Anac marca para dezembro privatização de mais três aeroportos de MS

Através de publicação em edição extra do Diário Oficial da União (DOU) de terça-feira (08), a diretoria colegiada da Agência Nacional de Aviação Civil (Anac) anunciou que fica marcado para dezembro o processo para privatização de mais três aeroportos no Mato Grosso do Sul. 

Esses ditos três espaços em território sul-mato-grossense fazem parte do leilão que prevê também a repactuação da concessão do Aeroporto Internacional de Brasília Presidente Juscelino Kubitschek. 

“O processo prevê a alienação da totalidade das ações da Inframerica, concessionária do Aeroporto de Brasília, e dá continuidade à solução consensual construída no âmbito do Tribunal de Contas da União (TCU)”, cita a Anac em nota.

Essa incorporação coloca dez aeroportos regionais juntos à concessão de Brasília, dentro do Programa AmpliAR, sendo três em Mato Grosso do Sul:

  • Bonito 
  • Dourados
  • Três Lagoas 

Além desses, ficam incorporados também os aeroportos das seguintes localidades e Estados: 

  • MT | de Juína, Cáceres e Tangará da Serra
  • GO | Alto Paraíso e São Miguel do Araguaia 
  • PR | Ponta Grossa
  • BA | Barreiras

“Como esses aeródromos apresentam diferentes condições, o contrato prevê uma Fase de Diagnóstico Inicial, na qual a concessionária fará levantamentos detalhados da situação de cada aeroporto”, complementa a Anac.

Vale lembrar que, ainda em 2021, a Anac aprovou o edital para o leilão de Campo Grande, Corumbá e Ponta Porã, privatizados, de forma semelhante, junto de um bloco maior que na ocasião era liderado pelos aeroportos de Congonhas e Campo de Marte, em São Paulo.

Entenda

Como consta no aviso de licitação publicado ontem (08), a sessão pública deste leilão de aeroportos fica marcada para o dia 17 de dezembro, às 15h pelo horário de Brasília (às 14h pela hora local). 

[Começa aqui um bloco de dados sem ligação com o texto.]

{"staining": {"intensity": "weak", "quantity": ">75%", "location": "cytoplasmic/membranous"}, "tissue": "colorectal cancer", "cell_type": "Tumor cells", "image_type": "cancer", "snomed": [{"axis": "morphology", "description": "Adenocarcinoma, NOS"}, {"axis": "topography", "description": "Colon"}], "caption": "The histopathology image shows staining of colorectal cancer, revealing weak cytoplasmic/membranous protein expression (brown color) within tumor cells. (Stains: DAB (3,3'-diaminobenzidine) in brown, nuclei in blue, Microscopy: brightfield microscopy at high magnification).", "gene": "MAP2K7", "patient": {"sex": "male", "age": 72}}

Segundo a Agência Nacional, a décima consulta pública da Anac recebeu um total de 142 manifestações, que serviram para ajustar as minutas do edital e do termo aditivo. Entre eles aparecem: 

  1. Redução da contribuição variável mínima: inclui novas obrigações de investimento e ajuste no valor do Preço de Compra, a alíquota mínima da contribuição variável passou para 5,13%. 
  2. Preço de compra de R$628,8 milhões: valor será corrigido diariamente pela taxa CDI acumulada até o pagamento, recebido pelos vendedores na proporção de sua participação acionária. 
  3. Regras mais detalhadas de compra e transição: aperfeiçoamento das disposições do Contrato de Compra e Venda de Ações (CCVA), detalhando o funcionamento do comitê que acompanhará a transição em caso de troca de controle. 
  4. Novos investimentos no Paraná: foram ajustados investimentos para a pista de pouso e decolagem do aeródromo, conforme diretrizes de política pública do Ministério de Portos e Aeroportos.